The kind of counts we have described above sound great intuitively, but it seems difficult to make mathematical sense of it, and be able to instruct a computer to evaluate them. It turns out that this is possible, although it took a great deal of effort from a number of mathematicians in the early to mid 20th century. For every space (think of a subset of 2,3,4, or n-dimensional space), there is a Betti number for every k greater than or equal to zero, and it measures the presence of higher dimensional cycles in that space.

The problem which has only come up in the last 15 years is how to infer shape when all we have is a finite sample from the shape. Here is a typical example.

When we look at this picture, our visual system is able to detect the presence of a loop in the set. On the other hand, at a very fine grained level, this set is just a finite discrete set of points, which has no loops or higher dimensional cycles, only a large number of connected components, each of which contains a single point. Looking at this picture, we naturally ask ourselves if we can construct mathematical objects like the Betti numbers, but which actually detect this kind of statistical pattern in the sets. This turns out to be possible, and the resulting objects are called *barcodes*, which are simply finite collections of intervals. Each *point cloud*, such as the one we have shown above, has a barcode for each non-negative dimension.

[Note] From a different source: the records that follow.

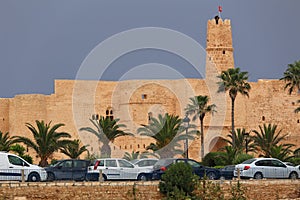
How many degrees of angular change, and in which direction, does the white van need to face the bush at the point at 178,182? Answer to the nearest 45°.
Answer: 0° — it already faces it

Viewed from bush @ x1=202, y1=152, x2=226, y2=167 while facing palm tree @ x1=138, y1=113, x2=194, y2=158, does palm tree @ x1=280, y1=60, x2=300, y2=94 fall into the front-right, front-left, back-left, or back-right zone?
back-right

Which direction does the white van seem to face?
to the viewer's right

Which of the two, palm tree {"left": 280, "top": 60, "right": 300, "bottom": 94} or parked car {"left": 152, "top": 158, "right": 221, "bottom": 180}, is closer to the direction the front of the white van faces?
the parked car

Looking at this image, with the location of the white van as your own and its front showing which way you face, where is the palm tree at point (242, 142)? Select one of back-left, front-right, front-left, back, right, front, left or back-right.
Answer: front-left

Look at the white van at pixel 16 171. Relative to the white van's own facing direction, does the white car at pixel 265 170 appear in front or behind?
in front

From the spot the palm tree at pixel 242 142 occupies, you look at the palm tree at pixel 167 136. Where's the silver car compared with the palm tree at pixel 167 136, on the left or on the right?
left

Here are some examples.

The upper row of barcodes are for the first Betti number. Note long bars correspond to the features, in this case essential loops. The circle has one, the sphere has none, and the torus has two. The second row are the analogues of the second Betti number, in the case of the circle there are no two dimensional features, and in the case of the torus and sphere point clouds, there is a single long line, indicating that the second Betti number is one.

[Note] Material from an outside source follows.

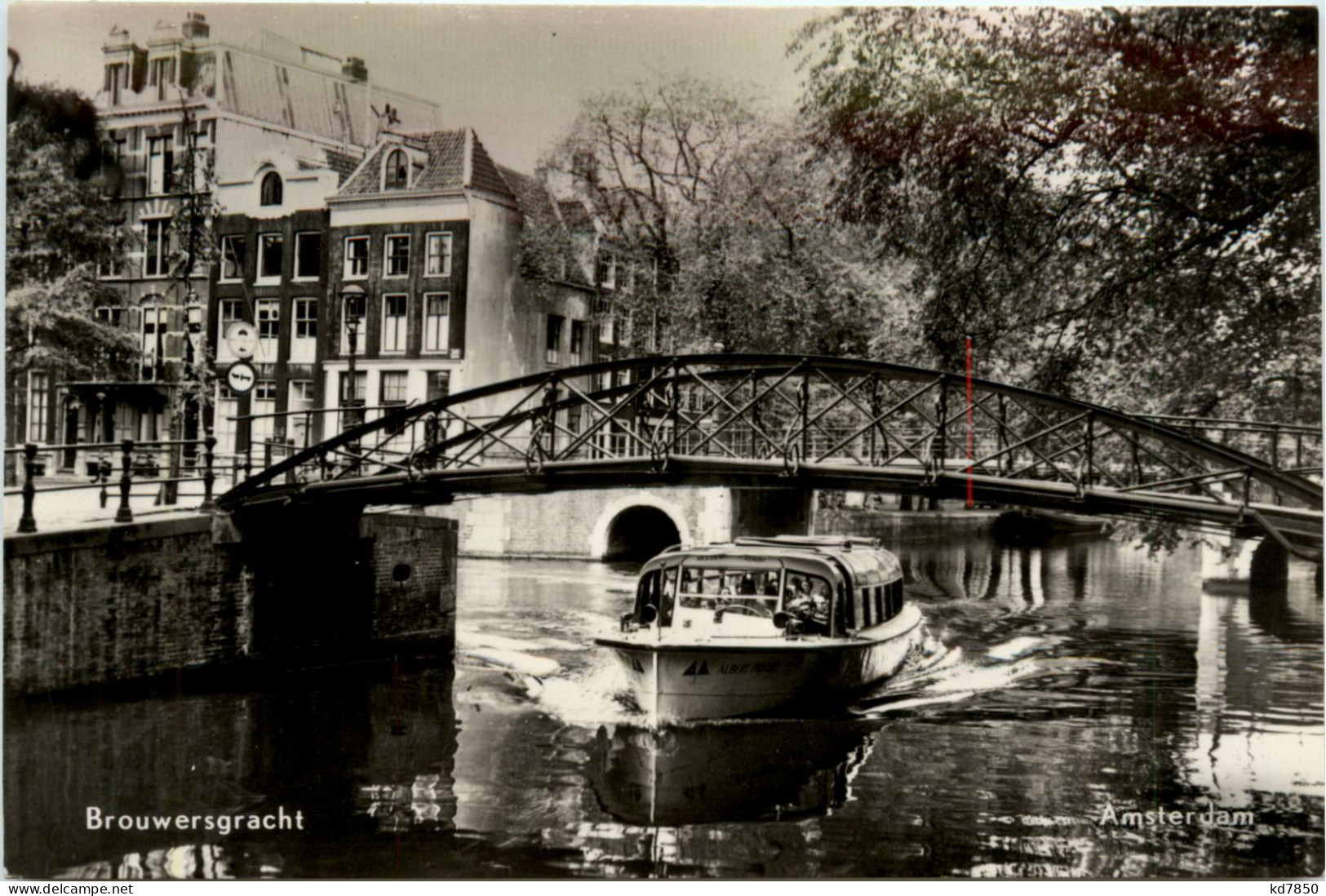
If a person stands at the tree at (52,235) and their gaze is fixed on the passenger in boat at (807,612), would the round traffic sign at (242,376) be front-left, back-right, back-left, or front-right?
front-left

This has been a brief description of how one uses patterns occurring in a shape to distinguish shapes from each other, and how one can do that for “point clouds”. The method for ordinary shapes is called *homology*, and for point clouds it’s called *persistent homology*.

Comment: Suppose that I have an irregular hyperdimensional data I would like to characterize in terms of shape. The nature of the data does not fit in terms of regular shapes, so one would think in terms of fractals, actually in terms of multifractals.

Question:

a.) if you would like to characterize such hyperdimensional data in terms of a topological a analysis, what are the benefits of analyzing such data in terms of their topological properties in contrast to a multifractal perspective?

b.) if you are interested in the ‘general’ smoothness of the data, seeking the clusters of data most smooth, what methodology would you follow?

Context: I am thinking in terms of characterizing a turbulent flow and use a network approach to use such frame of reference to analyze optimization results which seek to describe financial data.